The entries are to be given back verbatim; no picture is to be copied.

[[ Records for this task open ]]

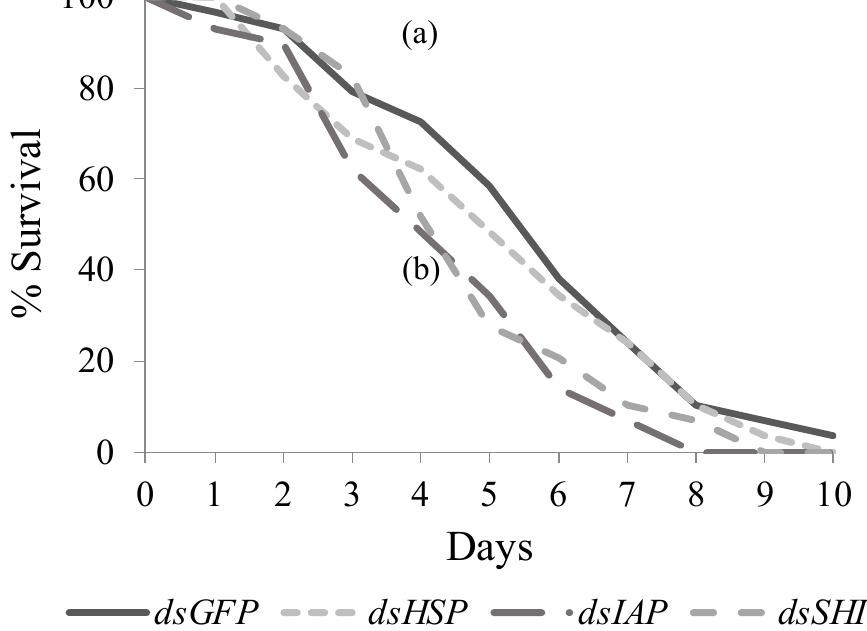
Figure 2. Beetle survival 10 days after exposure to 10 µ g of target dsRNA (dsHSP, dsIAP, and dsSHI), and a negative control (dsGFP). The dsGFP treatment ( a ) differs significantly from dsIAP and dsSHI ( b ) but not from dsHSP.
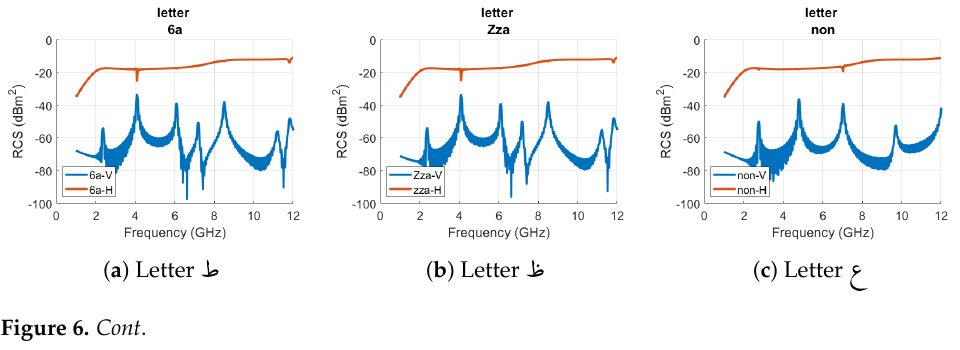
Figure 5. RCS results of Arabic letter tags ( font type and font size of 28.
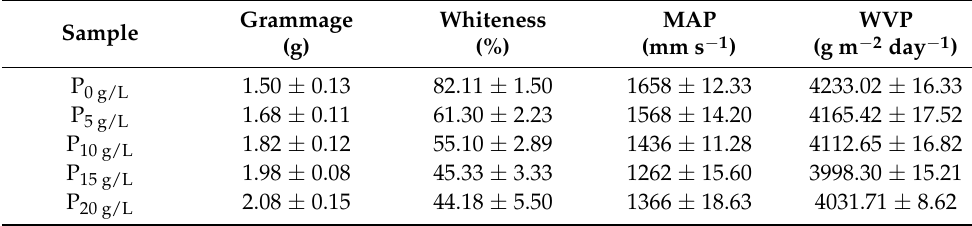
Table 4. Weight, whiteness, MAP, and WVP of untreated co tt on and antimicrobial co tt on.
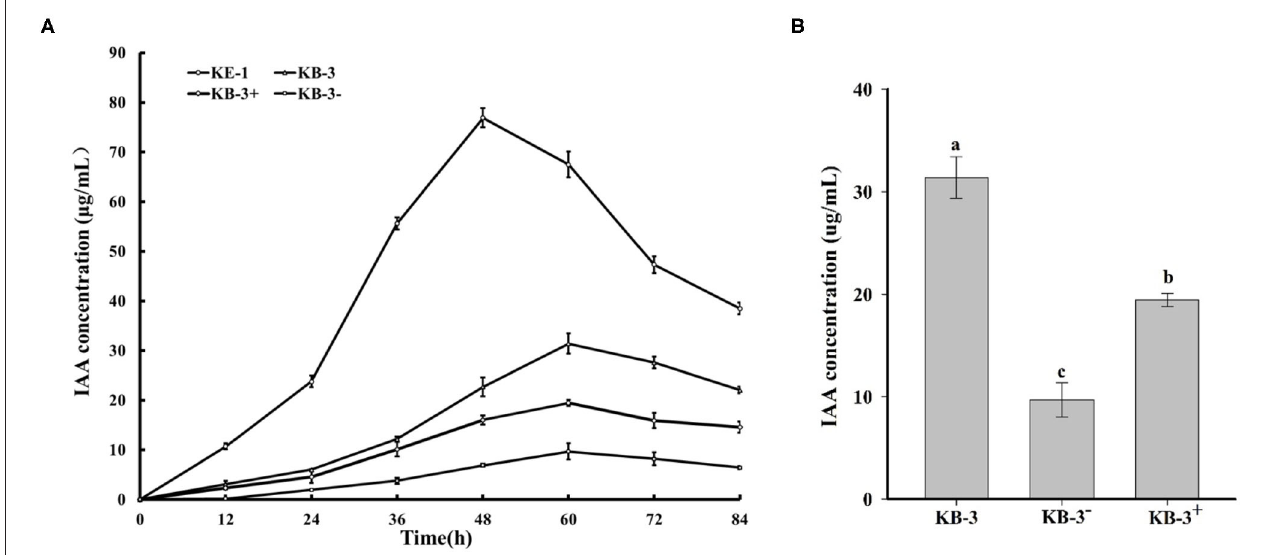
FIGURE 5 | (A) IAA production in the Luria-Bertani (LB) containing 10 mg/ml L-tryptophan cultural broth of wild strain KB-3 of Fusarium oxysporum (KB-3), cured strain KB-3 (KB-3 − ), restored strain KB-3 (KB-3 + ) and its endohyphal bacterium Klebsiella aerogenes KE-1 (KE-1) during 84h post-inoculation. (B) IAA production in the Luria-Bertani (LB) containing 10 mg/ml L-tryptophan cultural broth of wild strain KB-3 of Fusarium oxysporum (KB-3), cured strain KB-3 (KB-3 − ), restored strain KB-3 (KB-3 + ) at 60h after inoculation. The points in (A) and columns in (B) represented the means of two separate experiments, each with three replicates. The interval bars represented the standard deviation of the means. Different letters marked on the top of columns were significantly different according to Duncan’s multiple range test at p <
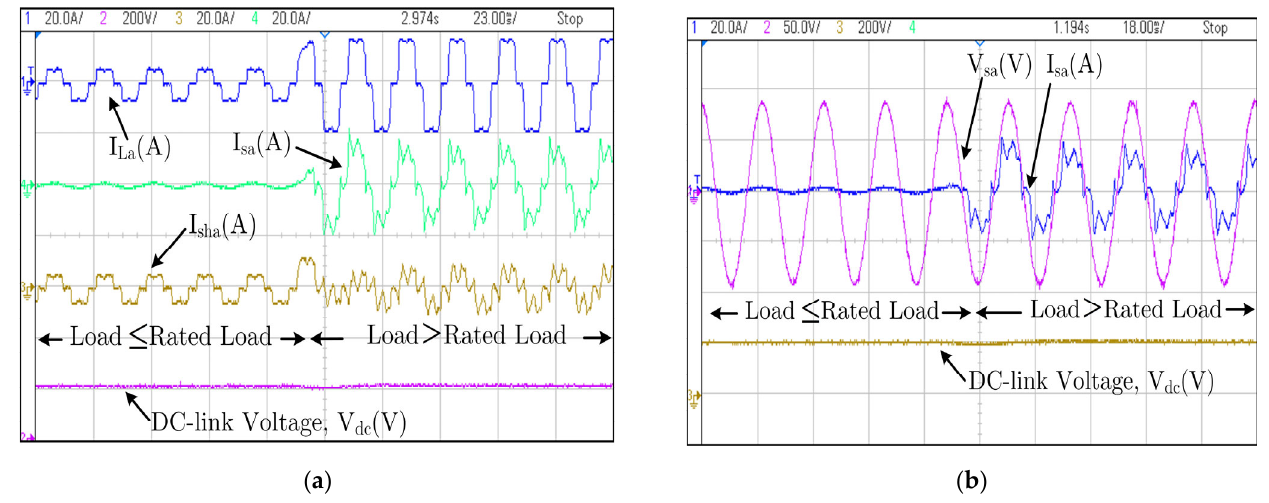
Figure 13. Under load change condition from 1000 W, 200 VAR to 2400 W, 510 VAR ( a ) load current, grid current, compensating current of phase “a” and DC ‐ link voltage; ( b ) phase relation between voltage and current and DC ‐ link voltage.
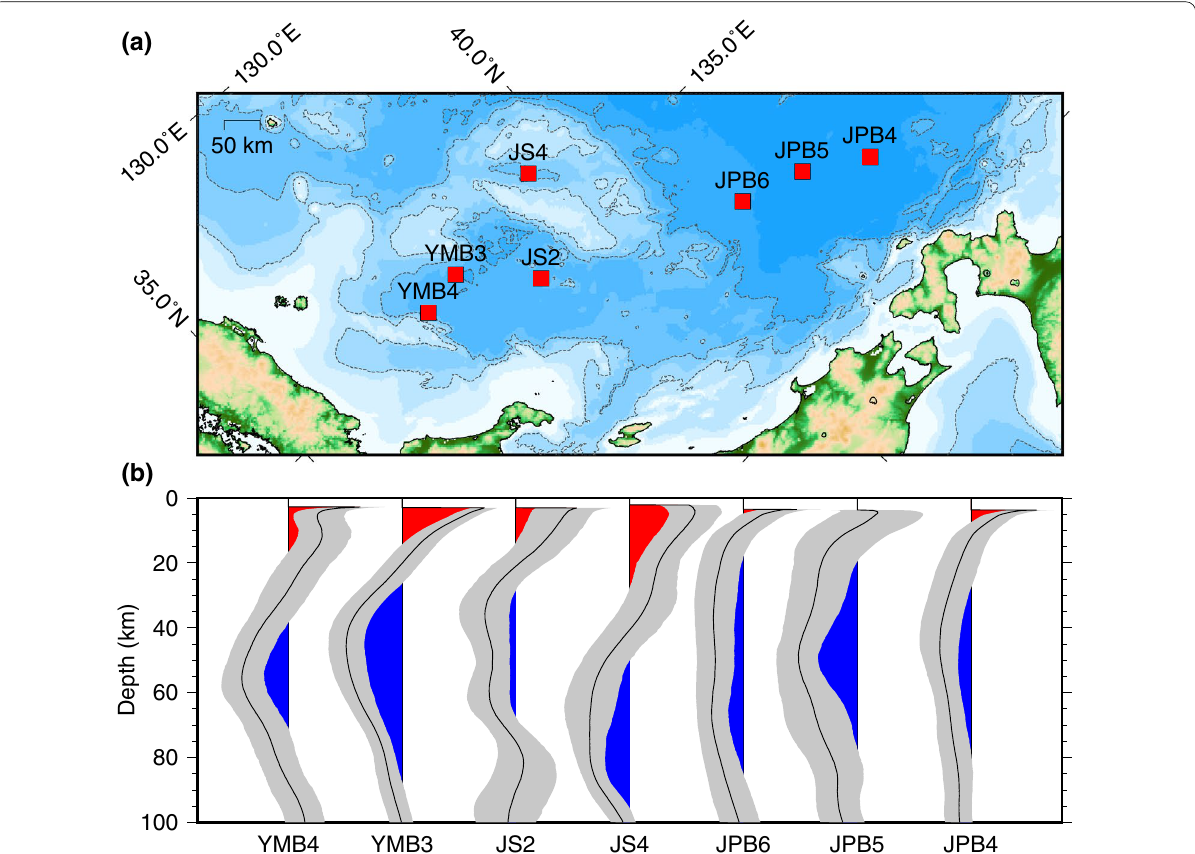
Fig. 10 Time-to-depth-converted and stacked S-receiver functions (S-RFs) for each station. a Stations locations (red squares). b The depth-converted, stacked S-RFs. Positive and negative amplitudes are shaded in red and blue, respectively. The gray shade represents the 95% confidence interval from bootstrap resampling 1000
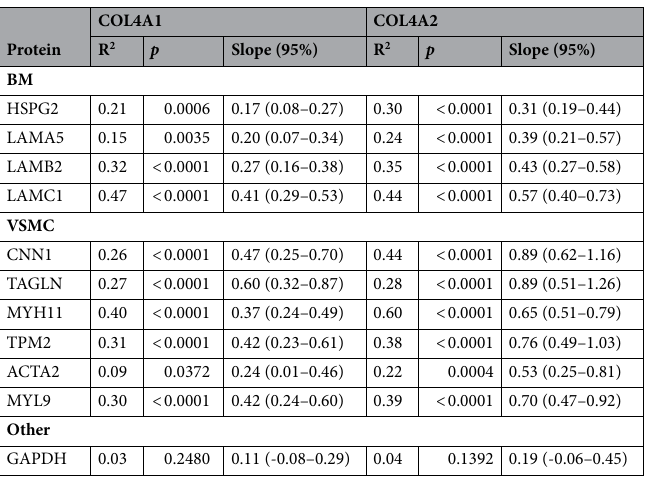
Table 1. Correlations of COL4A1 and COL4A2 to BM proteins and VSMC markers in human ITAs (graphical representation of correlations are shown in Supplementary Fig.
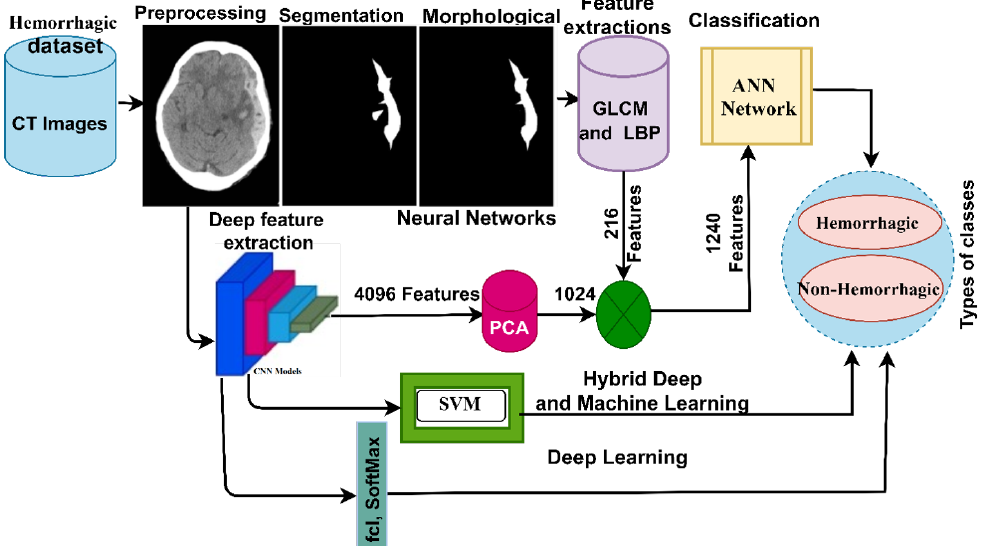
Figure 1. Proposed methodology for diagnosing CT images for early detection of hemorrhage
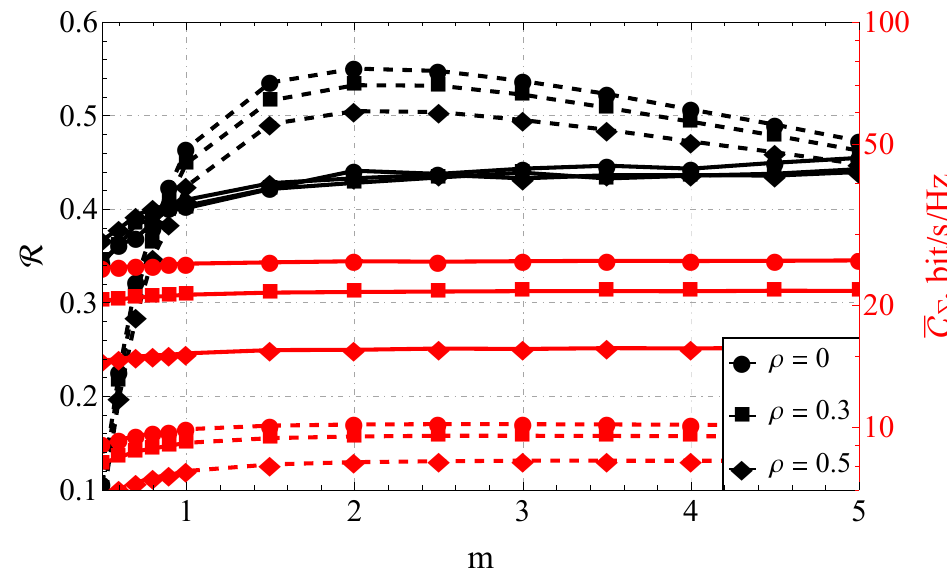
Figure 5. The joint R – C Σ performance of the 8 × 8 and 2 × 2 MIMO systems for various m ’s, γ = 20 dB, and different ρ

[[ Records for this task closed ]]

Solution for this exercise:
Figure 2. Beetle survival 10 days after exposure to 10 µ g of target dsRNA (dsHSP, dsIAP, and dsSHI), and a negative control (dsGFP). The dsGFP treatment ( a ) differs significantly from dsIAP and dsSHI ( b ) but not from dsHSP.
Figure 5. RCS results of Arabic letter tags ( font type and font size of 28.
Table 4. Weight, whiteness, MAP, and WVP of untreated co tt on and antimicrobial co tt on.
FIGURE 5 | (A) IAA production in the Luria-Bertani (LB) containing 10 mg/ml L-tryptophan cultural broth of wild strain KB-3 of Fusarium oxysporum (KB-3), cured strain KB-3 (KB-3 − ), restored strain KB-3 (KB-3 + ) and its endohyphal bacterium Klebsiella aerogenes KE-1 (KE-1) during 84h post-inoculation. (B) IAA production in the Luria-Bertani (LB) containing 10 mg/ml L-tryptophan cultural broth of wild strain KB-3 of Fusarium oxysporum (KB-3), cured strain KB-3 (KB-3 − ), restored strain KB-3 (KB-3 + ) at 60h after inoculation. The points in (A) and columns in (B) represented the means of two separate experiments, each with three replicates. The interval bars represented the standard deviation of the means. Different letters marked on the top of columns were significantly different according to Duncan’s multiple range test at p <
Figure 13. Under load change condition from 1000 W, 200 VAR to 2400 W, 510 VAR ( a ) load current, grid current, compensating current of phase “a” and DC ‐ link voltage; ( b ) phase relation between voltage and current and DC ‐ link voltage.
Fig. 10 Time-to-depth-converted and stacked S-receiver functions (S-RFs) for each station. a Stations locations (red squares). b The depth-converted, stacked S-RFs. Positive and negative amplitudes are shaded in red and blue, respectively. The gray shade represents the 95% confidence interval from bootstrap resampling 1000
Table 1. Correlations of COL4A1 and COL4A2 to BM proteins and VSMC markers in human ITAs (graphical representation of correlations are shown in Supplementary Fig.
Figure 1. Proposed methodology for diagnosing CT images for early detection of hemorrhage
Figure 5. The joint R – C Σ performance of the 8 × 8 and 2 × 2 MIMO systems for various m ’s, γ = 20 dB, and different ρ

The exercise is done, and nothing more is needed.